Overcoming conflict in animal science programs
Teaching youth to respond to conflict in a positive way helps them develop life skills they will use throughout their life.
Conflict. Nobody ever wants to talk openly and honestly about conflict because in theory we should all just get along. As adults, however, we know that is not always true and to some degree, experiencing conflict can be a positive thing for children and youth. Youth development programs offer youth an opportunity to practice skills they will need as adults in a safe, caring, nurturing environment, so it is the perfect place to talk about how to handle conflict in an appropriate way.
Competitive events are likely the most intense, conflict-filled experiences for youth in animal science programs. When another person—the judge—is doling out their professional assessment of an animal or a youths’ ability to exhibit that animal, the environment is right for conflict to arise. Volunteers and parents, this is your opportunity to help youth learn how to deal with that conflict in a healthy, respectful and productive way. Michigan State University Extension suggests the following strategies that can help adults guide youth through conflict in a safe, healthy and productive way.
- Model “feelings” vocabulary. Encouraging youth to name the feeling they are experiencing helps to understand what they are feeling. Identifying if they are sad, angry or frustrated will help them communicate through conflict.

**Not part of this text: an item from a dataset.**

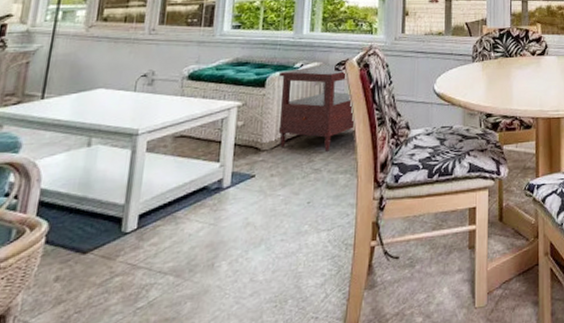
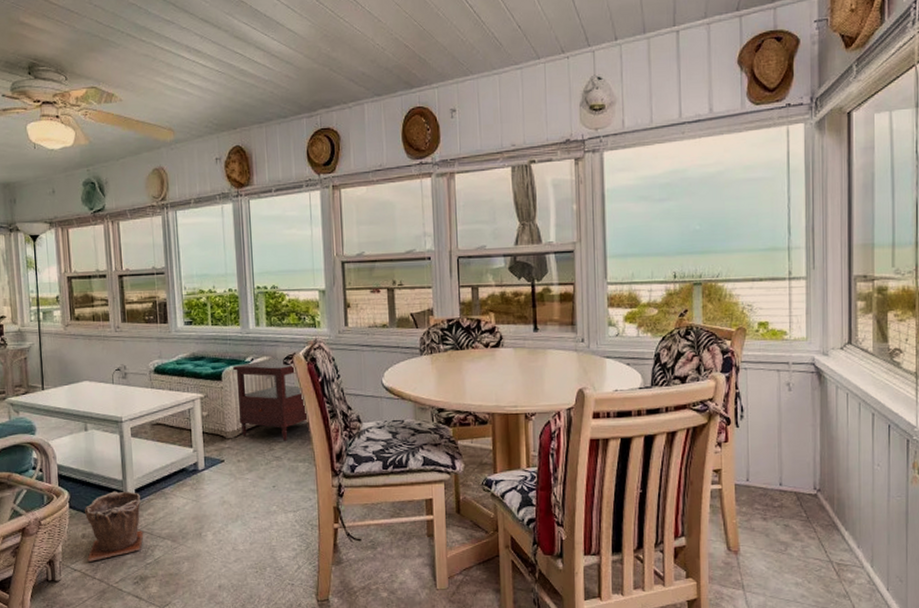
plant pot: none [55,217,144,313] -> present [85,491,144,562]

- Set boundaries. Adults must set healthy boundaries for youth to know it is OK to experience feelings of anger, sadness or frustration, but acting out by throwing things, yelling, name-calling or any other negative way of expressing those feelings is not an acceptable way of handling conflict.
- Be a good role model. By modeling positive behaviors when conflict arises, adults are setting the stage for how they expect youth to handle conflict.
- Encourage problem-solving. This is the time we encourage youth to come up with solutions to how they are going to deal with the conflict. To remedy and rectify the conflict, adults must guide youth through by asking open-ended questions. For example, “I understand you feel sad because your animal did not place where you thought it should. What can we do next time to reach your goal?” Remember that during the problem-solving, focus on what changes the youth can make. In a competitive situation, they cannot change the judge that day; they cannot change the other youth or animals that are also competing that day; there isn’t a do-over for the day. The only thing they can change are the things that are inside their control.
By helping youth navigate through conflict and learn appropriate conflict management skills, we are giving them important tools they will be able to use in the future. Albert Einstein once said, “In the middle of difficulty lies opportunity.” Conflict can help us to grow, develop and become more self-aware in our environment.